-- Start EXCERPT TO READ --
The shame of it all.
Just as bad is the market for animals poached right here in the US. If you want to help stop it buy a hunting and or fishing license. That will fund more game wardens, and help restore wildlife habitat, and hatcheries’.
I look forward to the time when grizzly bears and wolves’ again roam wild again with the coyotes in Golden Gate Park.
> Then one day, I was sitting on the couch at home watching The Ivory Game, a documentary that revealed the complexities of the elephant poaching crisis and the ivory trading market.
Yes, indeed. A serious and complex problem.
Free range elephants don’t have a chance in a world with AK-47’s and millions of unrestrained hunter-gatherers.
And, this is not the first time the world has faced such a problem. Buffalo Bill nearly wiped out the American Bison because the “wild game” was free for the taking.
It’s because of Buffalo Bill and people like him that we have government “WIldlife Management” and hunting licenses.
And, as far back as medieval Europe, it was illegal for peasants to take game on the kings land.
I think the key to saving elephants, and whales, and other endangered game is to remove them from the dominion of the primitive, free-range hunter gatherers., and put them — or a survivable population — in the dominion of civilization.
There is a paradox that people may have a hard time getting their heads around, but the survival of whales and elephants may require making them into “private property”.
There is no shortage of cattle, or sheep, or goats, or pigs. There are billions of chickens on the face of the planet. NONE of them are endangered. They are all “private property” of herders.
Civilization places a value on things that are valuable to civilization for a multitude of reasons. Foragers only value things that are of value for immediate consumption. For a forager, the value of killing the last elephant is just the same as the value of killing any elephant.
-- End EXCERPT TO READ --
-- Start ROWS --
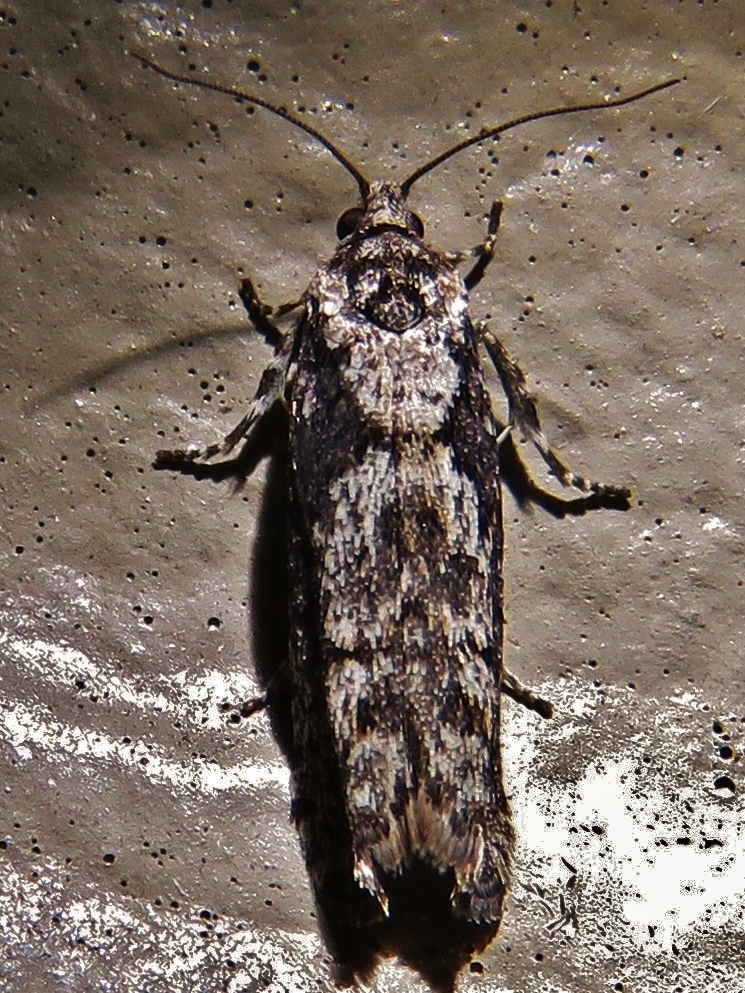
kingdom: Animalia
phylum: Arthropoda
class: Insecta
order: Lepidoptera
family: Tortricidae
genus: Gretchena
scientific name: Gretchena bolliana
-- End ROWS --
-- Start ROWS --
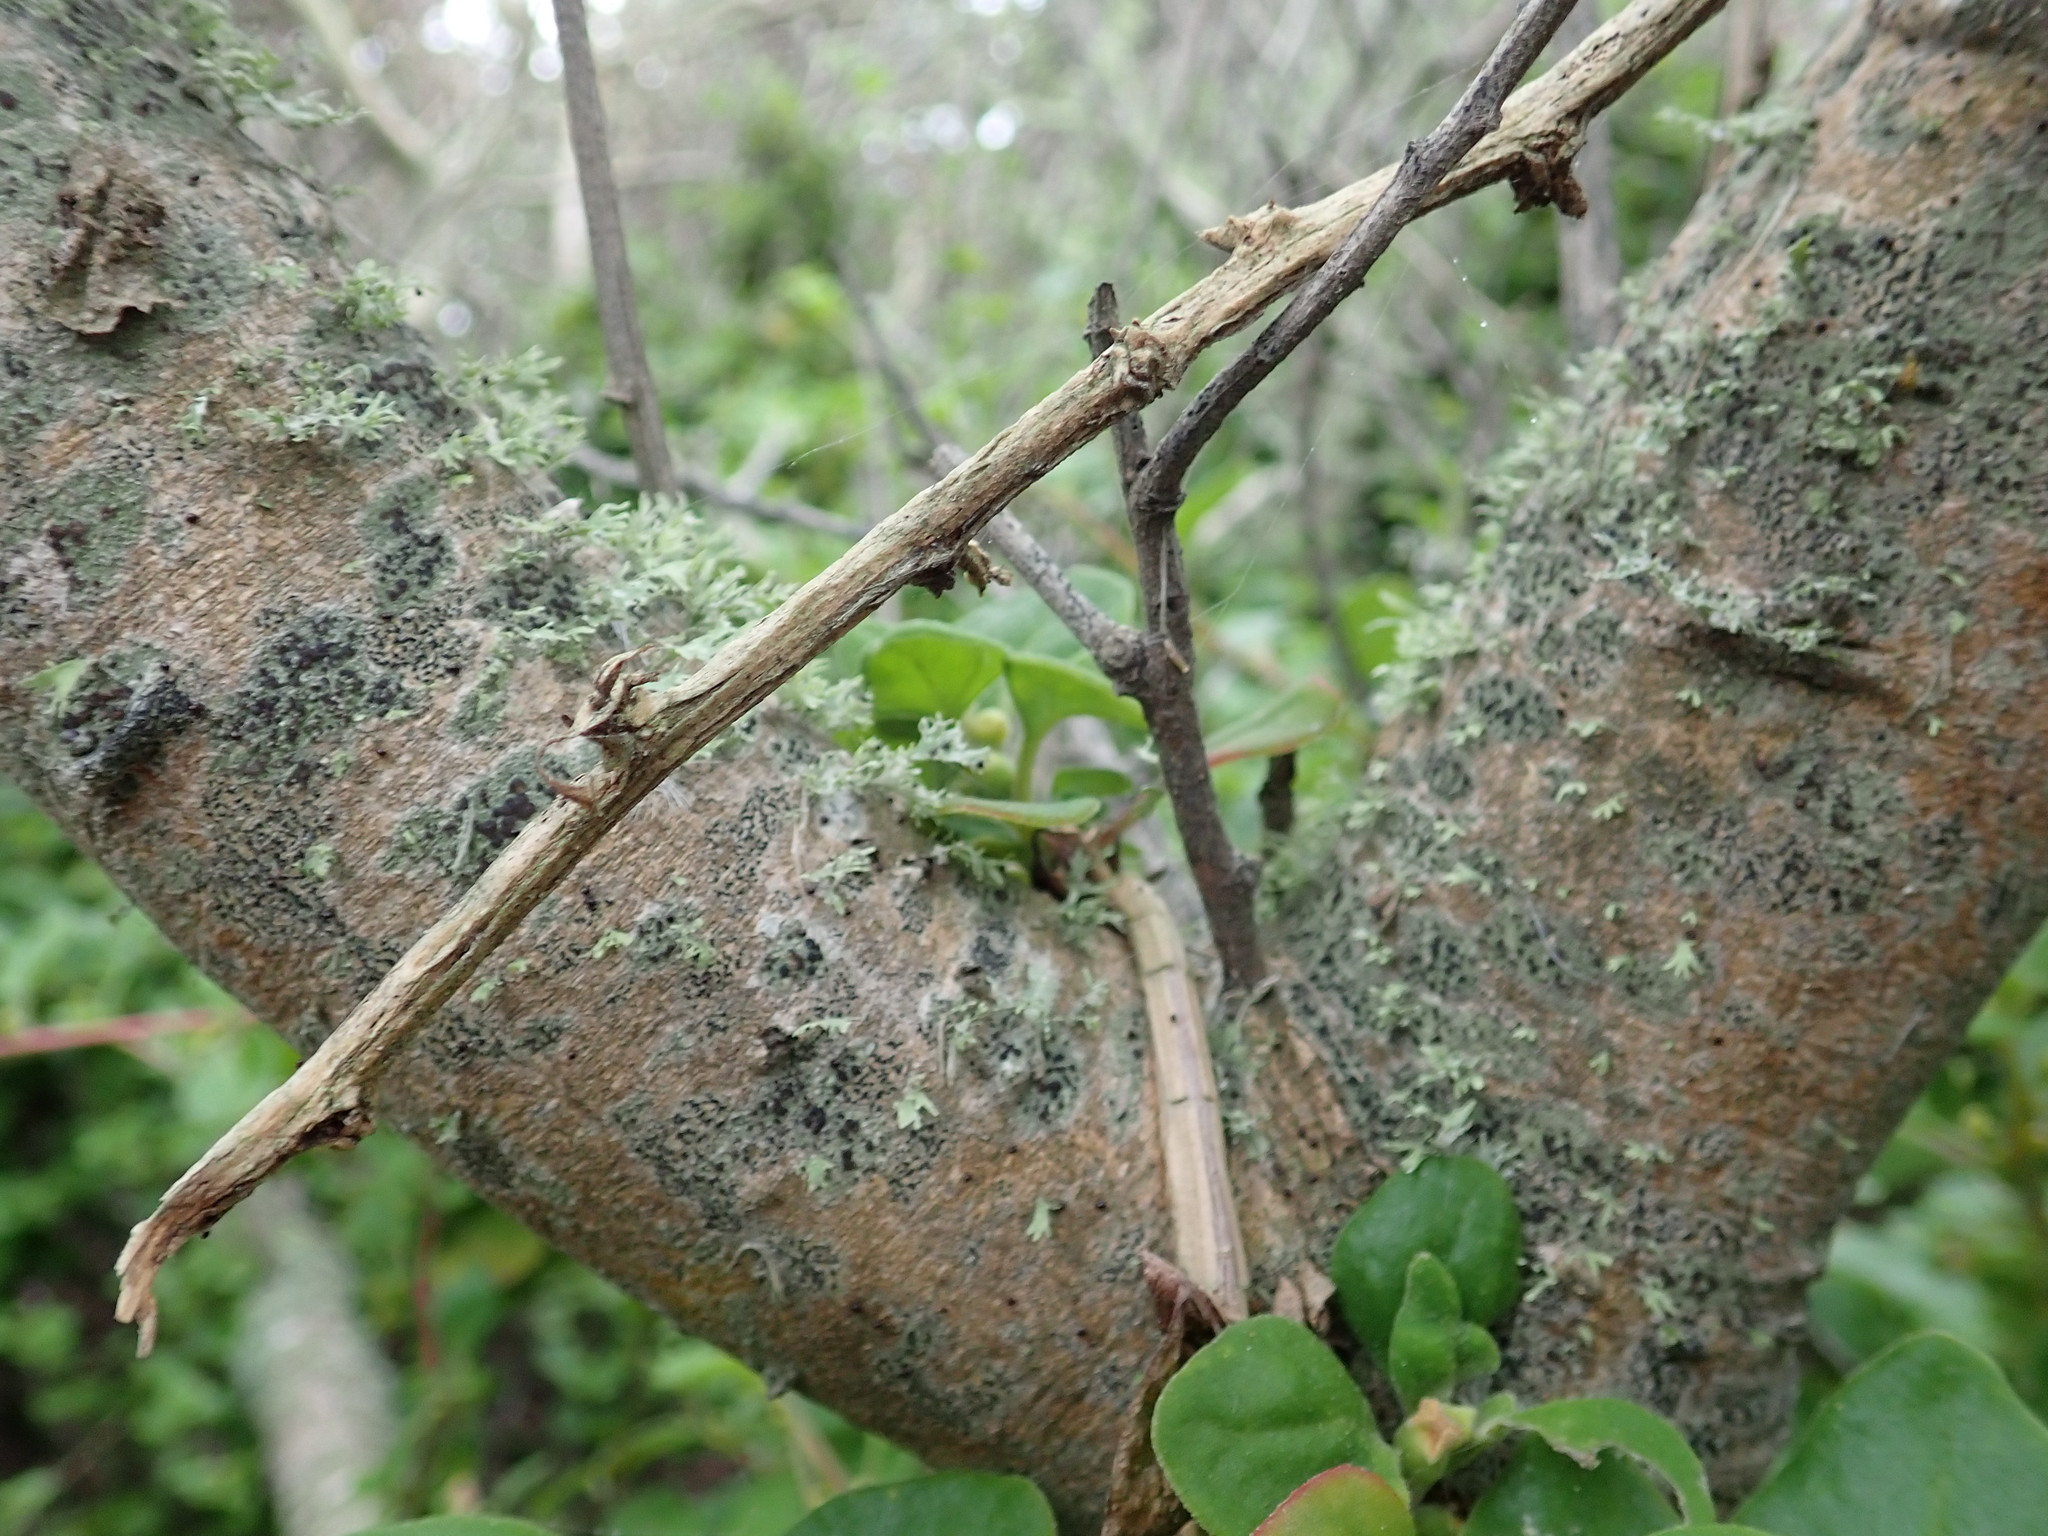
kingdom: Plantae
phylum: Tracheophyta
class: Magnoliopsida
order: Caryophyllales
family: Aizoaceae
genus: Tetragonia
-- End ROWS --
List the farm animals that the poaching comment above says have no shortage and are not endangered.

WRITTEN SOLUTION: Cattle, sheep, goats, pigs, chickens